> To do
Each line of the data below should be restated exactly, with images left out.

● ● ● ● ●

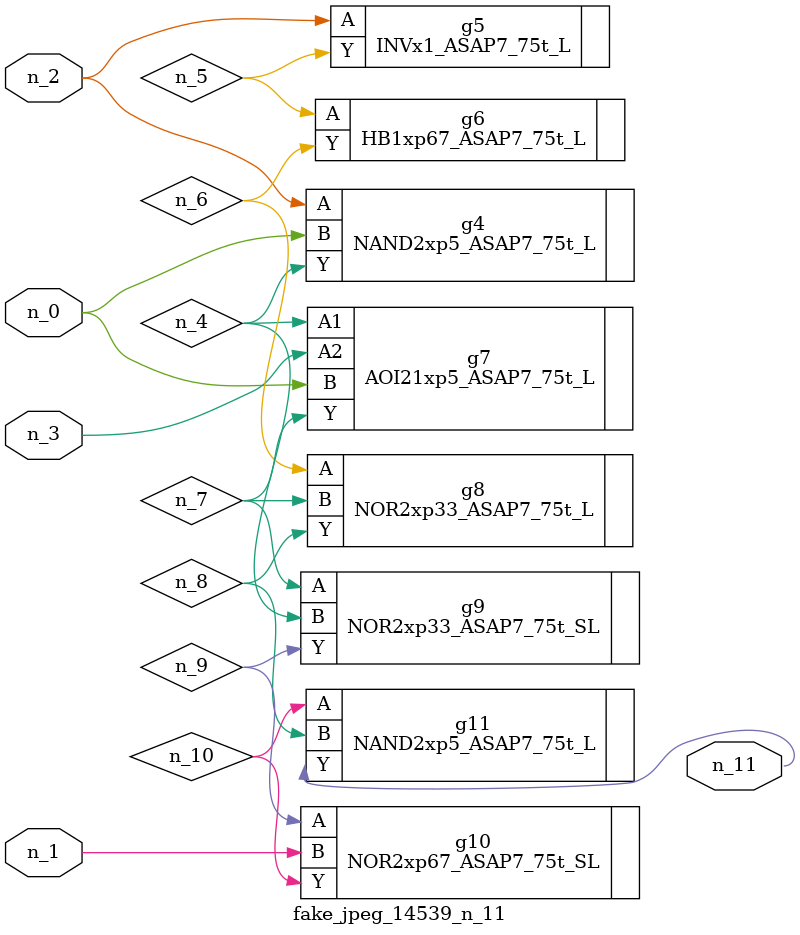
<source format=v>
module fake_jpeg_14539_n_11 (n_0, n_3, n_2, n_1, n_11);

input n_0;
input n_3;
input n_2;
input n_1;

output n_11;

wire n_10;
wire n_4;
wire n_8;
wire n_9;
wire n_6;
wire n_5;
wire n_7;

NAND2xp5_ASAP7_75t_L g4 ( 
.A(n_2),
.B(n_0),
.Y(n_4)
);

INVx1_ASAP7_75t_L g5 ( 
.A(n_2),
.Y(n_5)
);

HB1xp67_ASAP7_75t_L g6 ( 
.A(n_5),
.Y(n_6)
);

NOR2xp33_ASAP7_75t_L g8 ( 
.A(n_6),
.B(n_7),
.Y(n_8)
);

AOI21xp5_ASAP7_75t_L g7 ( 
.A1(n_4),
.A2(n_3),
.B(n_0),
.Y(n_7)
);

NOR2xp33_ASAP7_75t_SL g9 ( 
.A(n_7),
.B(n_4),
.Y(n_9)
);

NOR2xp67_ASAP7_75t_SL g10 ( 
.A(n_9),
.B(n_1),
.Y(n_10)
);

NAND2xp5_ASAP7_75t_L g11 ( 
.A(n_10),
.B(n_8),
.Y(n_11)
);


endmodule
</source>
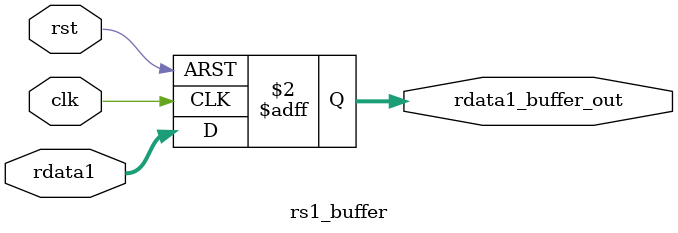
<source format=sv>
module rs1_buffer(
    input logic clk,
    input logic rst,
    input logic [31:0] rdata1,
    output logic [31:0] rdata1_buffer_out
);

always_ff @(posedge clk or posedge rst) begin
    if (rst) begin
      rdata1_buffer_out <= 32'b0;
    end else begin
      rdata1_buffer_out <= rdata1;
    end
  end
endmodule

</source>
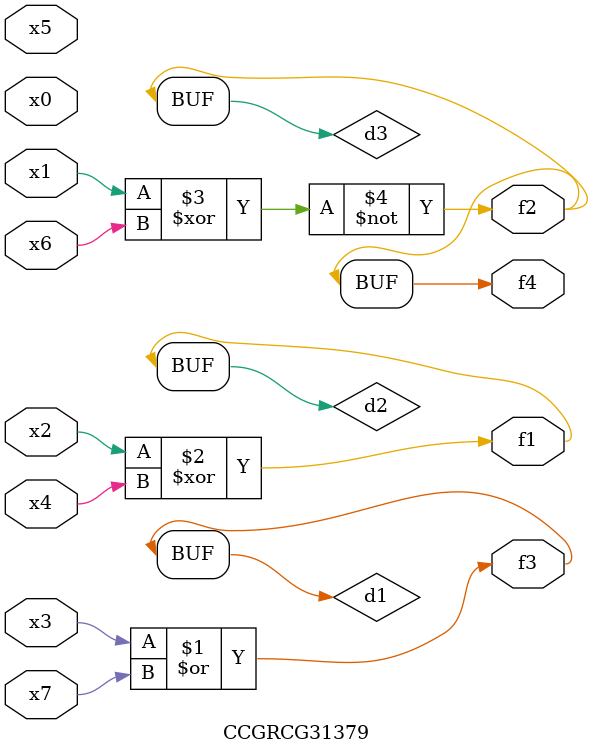
<source format=v>
module CCGRCG31379(
	input x0, x1, x2, x3, x4, x5, x6, x7,
	output f1, f2, f3, f4
);

	wire d1, d2, d3;

	or (d1, x3, x7);
	xor (d2, x2, x4);
	xnor (d3, x1, x6);
	assign f1 = d2;
	assign f2 = d3;
	assign f3 = d1;
	assign f4 = d3;
endmodule

</source>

● ● ● ● ●

> Result for this exercise
<source format=v>
module fake_jpeg_14539_n_11 (n_0, n_3, n_2, n_1, n_11);

input n_0;
input n_3;
input n_2;
input n_1;

output n_11;

wire n_10;
wire n_4;
wire n_8;
wire n_9;
wire n_6;
wire n_5;
wire n_7;

NAND2xp5_ASAP7_75t_L g4 ( 
.A(n_2),
.B(n_0),
.Y(n_4)
);

INVx1_ASAP7_75t_L g5 ( 
.A(n_2),
.Y(n_5)
);

HB1xp67_ASAP7_75t_L g6 ( 
.A(n_5),
.Y(n_6)
);

NOR2xp33_ASAP7_75t_L g8 ( 
.A(n_6),
.B(n_7),
.Y(n_8)
);

AOI21xp5_ASAP7_75t_L g7 ( 
.A1(n_4),
.A2(n_3),
.B(n_0),
.Y(n_7)
);

NOR2xp33_ASAP7_75t_SL g9 ( 
.A(n_7),
.B(n_4),
.Y(n_9)
);

NOR2xp67_ASAP7_75t_SL g10 ( 
.A(n_9),
.B(n_1),
.Y(n_10)
);

NAND2xp5_ASAP7_75t_L g11 ( 
.A(n_10),
.B(n_8),
.Y(n_11)
);


endmodule
</source>
<source format=sv>
module rs1_buffer(
    input logic clk,
    input logic rst,
    input logic [31:0] rdata1,
    output logic [31:0] rdata1_buffer_out
);

always_ff @(posedge clk or posedge rst) begin
    if (rst) begin
      rdata1_buffer_out <= 32'b0;
    end else begin
      rdata1_buffer_out <= rdata1;
    end
  end
endmodule

</source>
<source format=v>
module CCGRCG31379(
	input x0, x1, x2, x3, x4, x5, x6, x7,
	output f1, f2, f3, f4
);

	wire d1, d2, d3;

	or (d1, x3, x7);
	xor (d2, x2, x4);
	xnor (d3, x1, x6);
	assign f1 = d2;
	assign f2 = d3;
	assign f3 = d1;
	assign f4 = d3;
endmodule

</source>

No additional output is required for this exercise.